Last year, Kids First had to reduce its poverty level income cap from 560 percent to 400 percent, which left some eligible families to fend for themselves. Kids First also increased the share that families must pay for child care from the range of 10-15 percent to 14-16 percent.

“We are trying to more closely align our expenditures with our revenues,” Ritter said. “A year ago, we said, ‘Let’s try these things first. Maybe that will be enough.’ But it wasn’t.”

She said the board could have instituted other changes to reduce expenditures but decided against it.
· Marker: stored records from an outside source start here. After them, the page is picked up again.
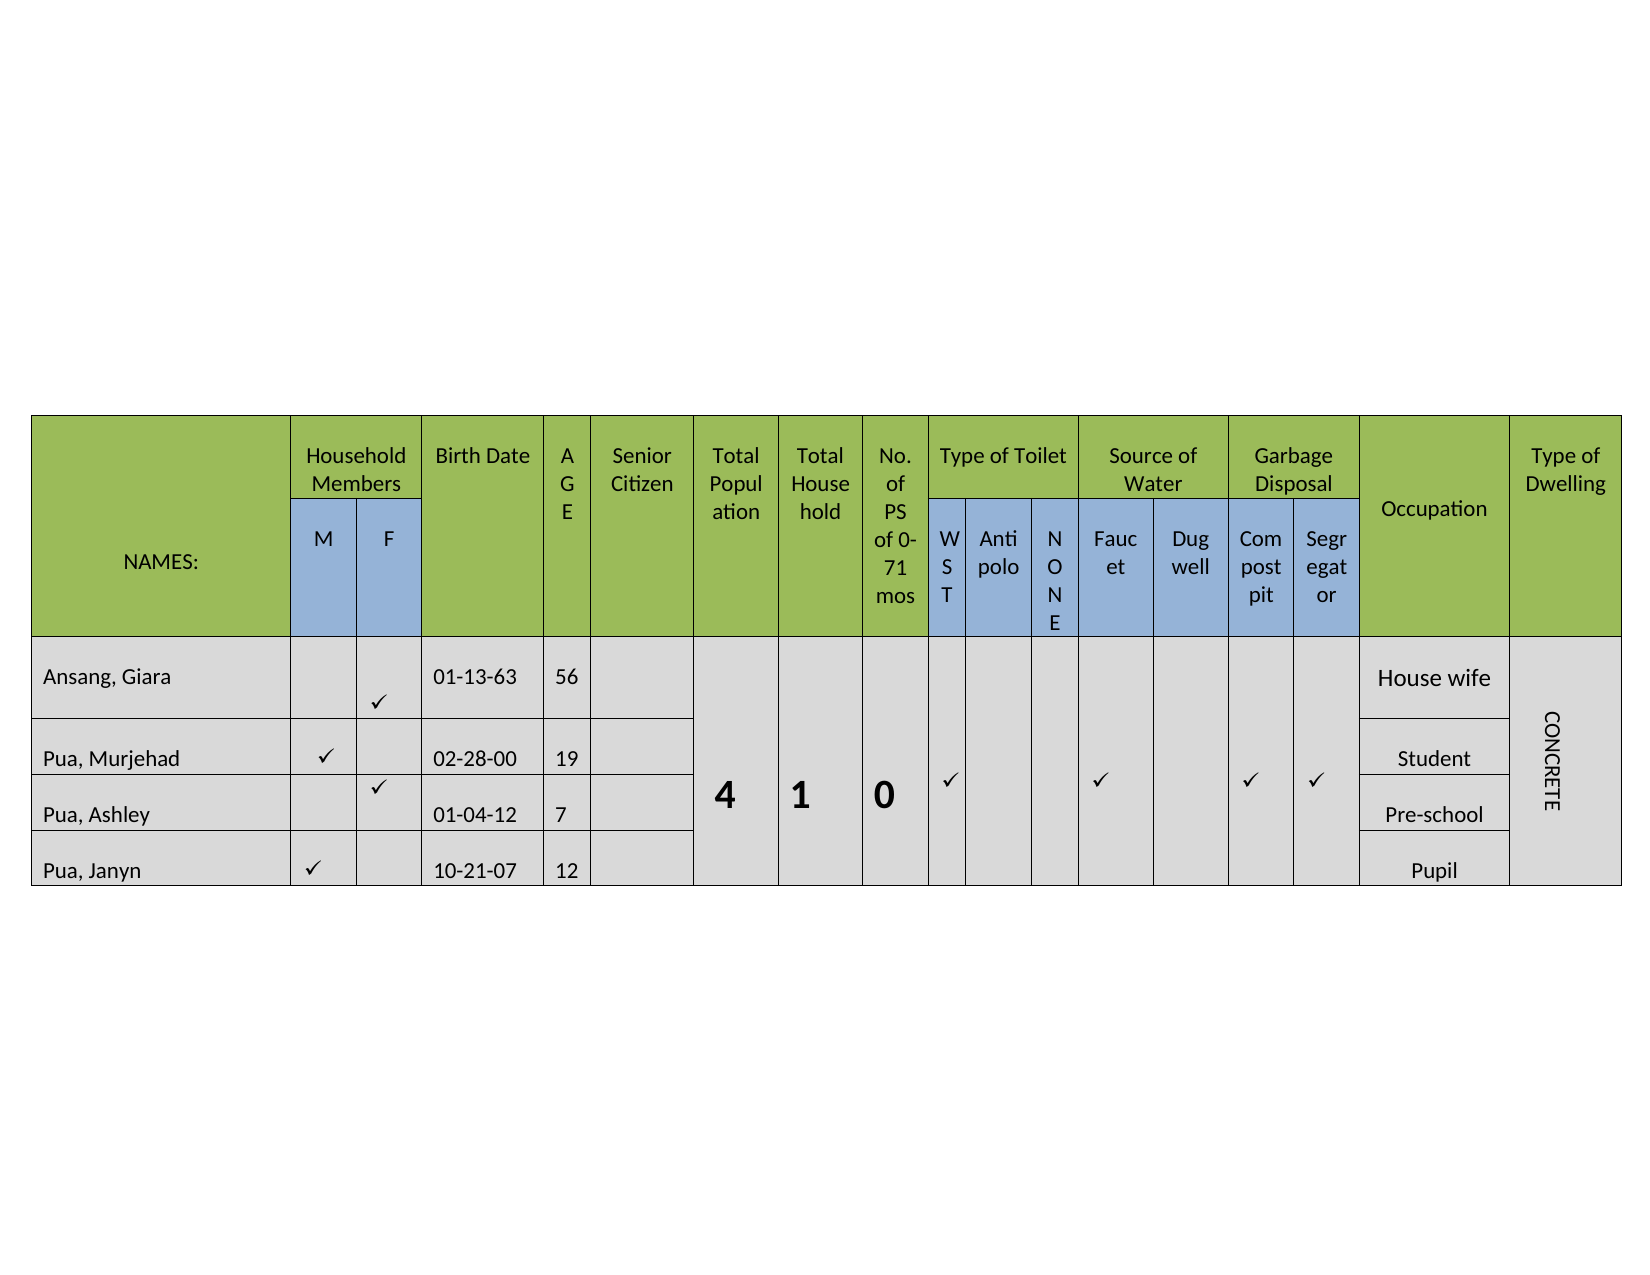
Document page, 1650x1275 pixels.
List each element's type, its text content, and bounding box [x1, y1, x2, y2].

table_cell [966, 637, 1031, 885]
table_cell [1154, 637, 1228, 885]
table_cell [357, 637, 421, 718]
table_cell Segregator [1294, 499, 1359, 636]
table_cell [1294, 637, 1359, 885]
table_header Total Population [694, 416, 778, 636]
table_cell 10-21-07 [422, 831, 543, 885]
table_cell Dugwell [1154, 499, 1228, 636]
table_cell [291, 719, 356, 774]
table_cell [357, 719, 421, 774]
table_cell Student [1360, 719, 1509, 774]
table_cell 01-13-63 [422, 637, 543, 718]
table_cell Antipolo [966, 499, 1031, 636]
table_header AGE [544, 416, 590, 636]
table_header NAMES: [32, 416, 290, 636]
table_cell [1079, 637, 1153, 885]
table_cell 19 [544, 719, 590, 774]
table_header No. of PS of 0-71 mos [863, 416, 928, 636]
table_header Garbage Disposal [1229, 416, 1359, 498]
table_header Total Household [779, 416, 862, 636]
table_cell 02-28-00 [422, 719, 543, 774]
table_cell [929, 637, 965, 885]
table_cell [291, 775, 356, 830]
table_header Source of Water [1079, 416, 1228, 498]
table_cell [591, 775, 693, 830]
table_header Birth Date [422, 416, 543, 636]
table_cell [357, 831, 421, 885]
table_cell Ansang, Giara [32, 637, 290, 718]
table_cell NONE [1032, 499, 1078, 636]
table_cell Pupil [1360, 831, 1509, 885]
table_cell Pua, Ashley [32, 775, 290, 830]
table_cell Pua, Murjehad [32, 719, 290, 774]
table_header Household Members [291, 416, 421, 498]
table_header Type of Dwelling [1510, 416, 1621, 636]
table_cell 1 [779, 637, 862, 885]
table_header Occupation [1360, 416, 1509, 636]
table_cell WST [929, 499, 965, 636]
table_cell [591, 719, 693, 774]
table_cell [1229, 637, 1293, 885]
table_cell [591, 831, 693, 885]
table_cell 56 [544, 637, 590, 718]
table_cell Compostpit [1229, 499, 1293, 636]
table_cell [591, 637, 693, 718]
table_cell M [291, 499, 356, 636]
table_cell F [357, 499, 421, 636]
table_cell [1032, 637, 1078, 885]
table_header Type of Toilet [929, 416, 1078, 498]
table_cell Pua, Janyn [32, 831, 290, 885]
table_cell 7 [544, 775, 590, 830]
table_cell House wife [1360, 637, 1509, 718]
table_cell [291, 831, 356, 885]
table_cell CONCRETE [1510, 637, 1621, 885]
table_cell 12 [544, 831, 590, 885]
table_cell 0 [863, 637, 928, 885]
table_cell [357, 775, 421, 830]
table_cell Pre-school [1360, 775, 1509, 830]
table_cell 4 [694, 637, 778, 885]
table_header Senior Citizen [591, 416, 693, 636]
table_cell 01-04-12 [422, 775, 543, 830]
table_cell [291, 637, 356, 718]
table_cell Faucet [1079, 499, 1153, 636]
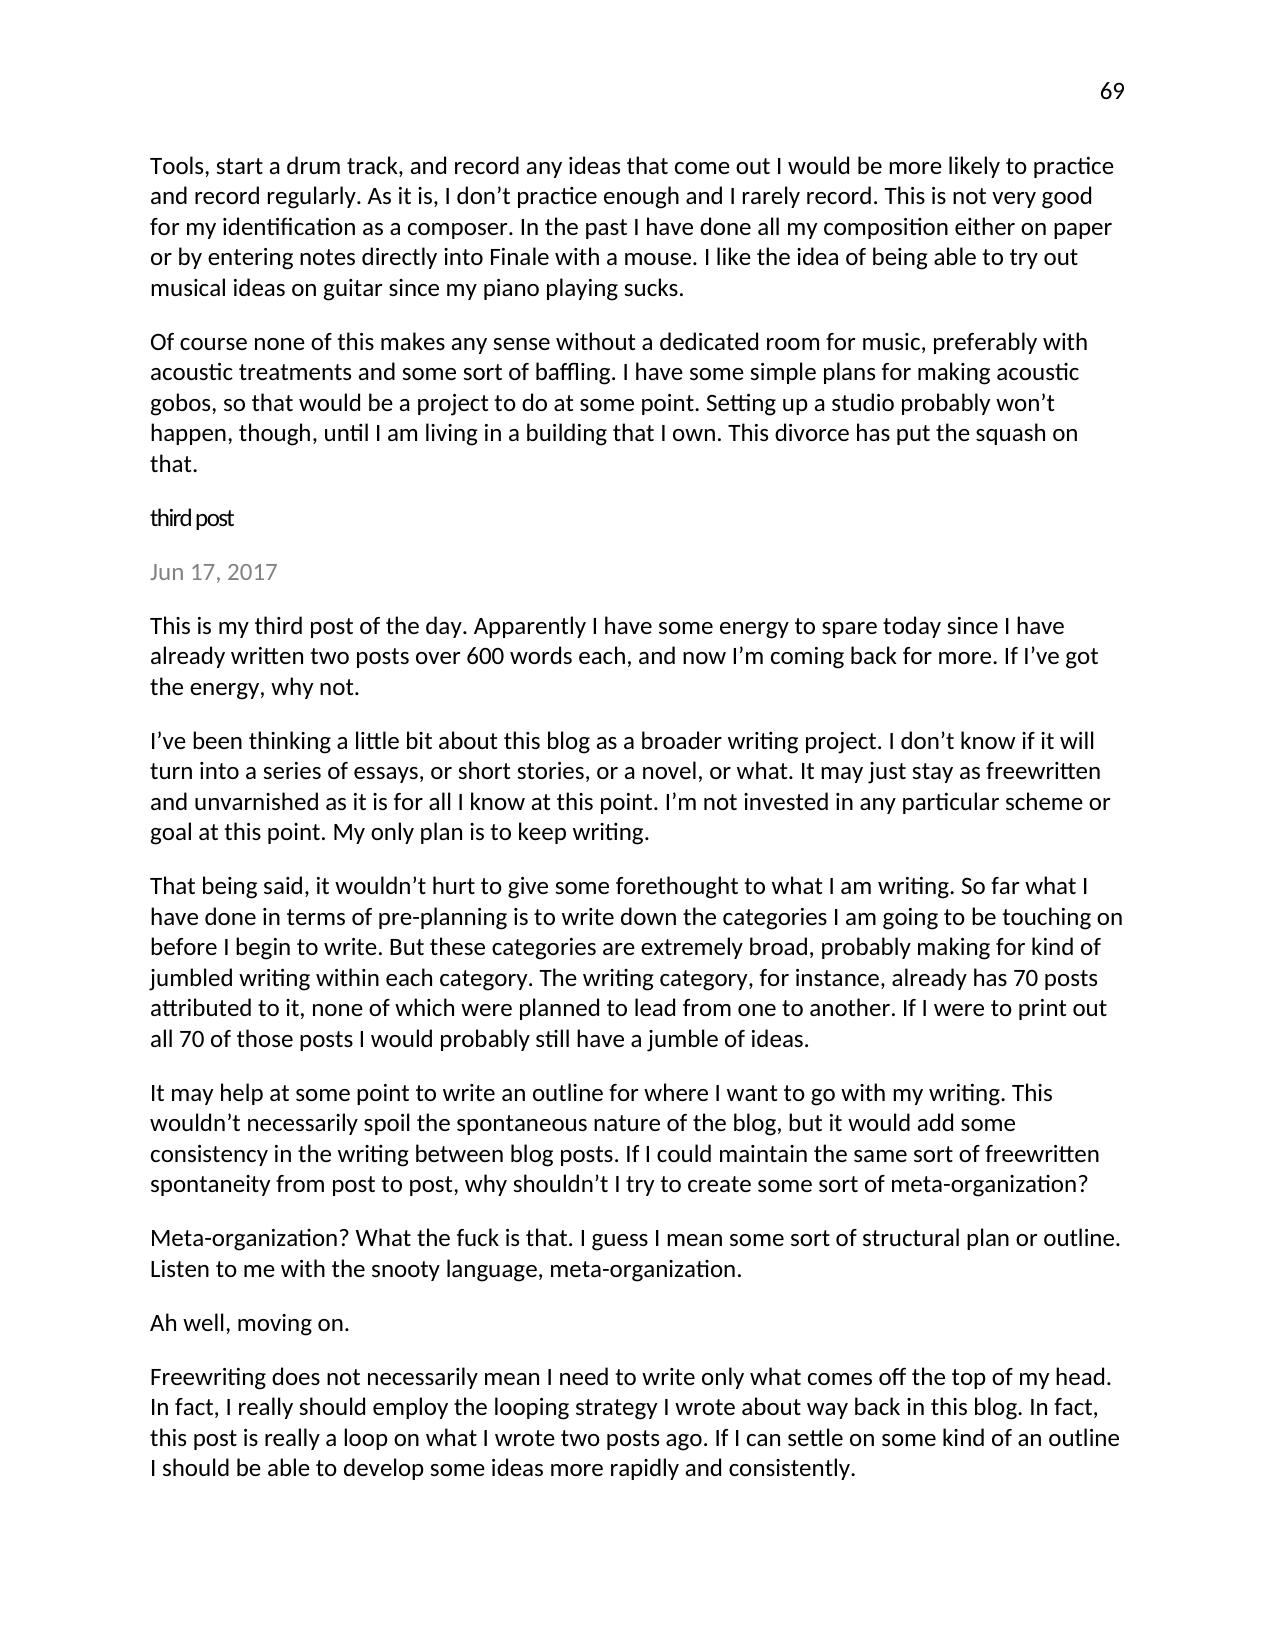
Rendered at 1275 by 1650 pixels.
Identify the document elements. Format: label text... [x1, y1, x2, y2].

text Meta-organization? What the fuck is that. I guess I mean some sort of structural plan or outline. Listen to me with the snooty language, meta-organization. [150, 1223, 1125, 1284]
text Ah well, moving on. [150, 1307, 1125, 1338]
text This is my third post of the day. Apparently I have some energy to spare today since I have already written two posts over 600 words each, and now I’m coming back for more. If I’ve got the energy, why not. [150, 610, 1125, 702]
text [150, 150, 1125, 303]
text I’ve been thinking a little bit about this blog as a broader writing project. I don’t know if it will turn into a series of essays, or short stories, or a novel, or what. It may just stay as freewritten and unvarnished as it is for all I know at this point. I’m not invested in any particular scheme or goal at this point. My only plan is to keep writing. [150, 725, 1125, 847]
text Freewriting does not necessarily mean I need to write only what comes off the top of my head. In fact, I really should employ the looping strategy I wrote about way back in this blog. In fact, this post is really a loop on what I wrote two posts ago. If I can settle on some kind of an outline I should be able to develop some ideas more rapidly and consistently. [150, 1361, 1125, 1483]
text Of course none of this makes any sense without a dedicated room for music, preferably with acoustic treatments and some sort of baffling. I have some simple plans for making acoustic gobos, so that would be a project to do at some point. Setting up a studio probably won’t happen, though, until I am living in a building that I own. This divorce has put the squash on that. [150, 326, 1125, 479]
text It may help at some point to write an outline for where I want to go with my writing. This wouldn’t necessarily spoil the spontaneous nature of the blog, but it would add some consistency in the writing between blog posts. If I could maintain the same sort of freewritten spontaneity from post to post, why shouldn’t I try to create some sort of meta-organization? [150, 1077, 1125, 1199]
text Jun 17, 2017 [150, 556, 1125, 587]
subtitle third post [150, 502, 1125, 533]
text That being said, it wouldn’t hurt to give some forethought to what I am writing. So far what I have done in terms of pre-planning is to write down the categories I am going to be touching on before I begin to write. But these categories are extremely broad, probably making for kind of jumbled writing within each category. The writing category, for instance, already has 70 posts attributed to it, none of which were planned to lead from one to another. If I were to print out all 70 of those posts I would probably still have a jumble of ideas. [150, 871, 1125, 1054]
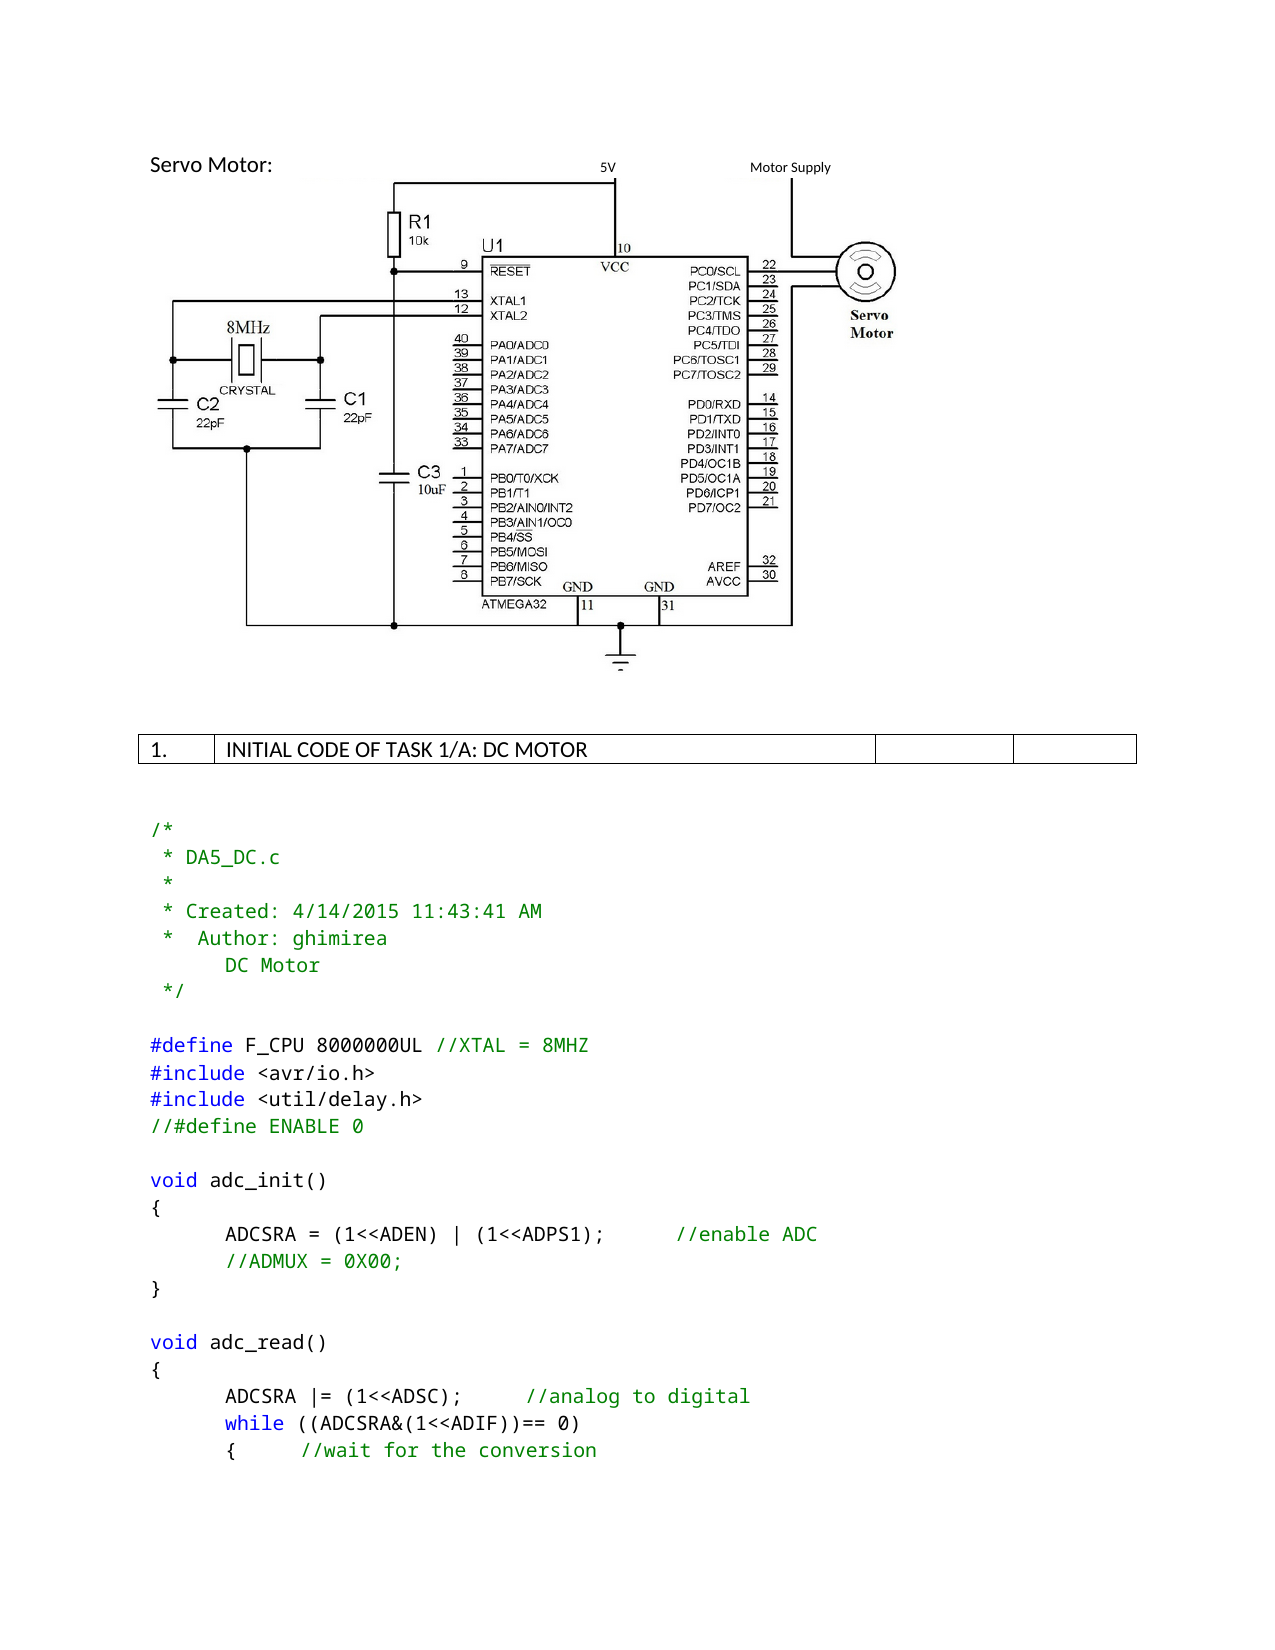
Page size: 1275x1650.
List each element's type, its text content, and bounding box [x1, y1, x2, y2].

text //ADMUX = 0X00; [150, 1248, 1125, 1274]
text /* [150, 816, 1125, 843]
text #define F_CPU 8000000UL //XTAL = 8MHZ [150, 1032, 1125, 1059]
text ADCSRA |= (1<<ADSC); //analog to digital [150, 1382, 1125, 1409]
text Servo Motor: 5V Motor Supply [150, 150, 1125, 178]
text while ((ADCSRA&(1<<ADIF))== 0) [150, 1409, 1125, 1436]
text * [150, 870, 1125, 897]
text { //wait for the conversion [150, 1436, 1125, 1463]
text #include <avr/io.h> [150, 1059, 1125, 1086]
text * Author: ghimirea [150, 924, 1125, 951]
text ADCSRA = (1<<ADEN) | (1<<ADPS1); //enable ADC [150, 1221, 1125, 1248]
text DC Motor [150, 951, 1125, 978]
table_header INITIAL CODE OF TASK 1/A: DC MOTOR [215, 735, 875, 763]
text void adc_read() [150, 1328, 1125, 1356]
text * Created: 4/14/2015 11:43:41 AM [150, 897, 1125, 924]
text { [150, 1356, 1125, 1382]
table_header [1014, 735, 1136, 763]
text */ [150, 978, 1125, 1005]
text } [150, 1274, 1125, 1302]
picture [150, 178, 899, 678]
text #include <util/delay.h> [150, 1086, 1125, 1113]
text //#define ENABLE 0 [150, 1113, 1125, 1140]
text { [150, 1194, 1125, 1221]
text * DA5_DC.c [150, 843, 1125, 870]
table_header [876, 735, 1013, 763]
text void adc_init() [150, 1167, 1125, 1194]
table_header 1. [139, 735, 214, 763]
Those possibilities include a cap on the number of participating families and a waiting list.

In addition to reducing its income cap to 185 percent of the federal poverty level last January, the county set a 13-family cap on its program, which resulted in a waiting list.

“The Kids First board didn’t want to do a waiting list,” Ritter said. “We don’t cap [the number of participating families], and we take all the families that qualify.”

If there’s a silver lining in the cloudy child care funding picture, it is in the budget for the county’s CCCAP program. That’s because the county’s proposed 2012 budget includes $27,000 more for the program than it did last year, a figure that could possibly rise before the budget is finalized.

There’s also a recommendation from staff to lift the 13-family cap, a move that might help Kids First, given the fact that families that don’t meet county guidelines or are put on a waiting list are often referred to Kids First. Currently there are three families on the county’s waiting list.

“Policy decisions [on child-care funding] that are made by the county or by the city affect each other,” said Nan Sundeen, the county’s director of health and human services. “We’re still trying to work that out. In tough economic times, how does each jurisdiction make the most prudent and supportive decision that they can make?”

County commissioners will meet on Oct. 31 to go into greater depth on the budget for the county’s share of CCCAP funding. Decisions won’t become official until December, when commissioners adopt next year’s budget.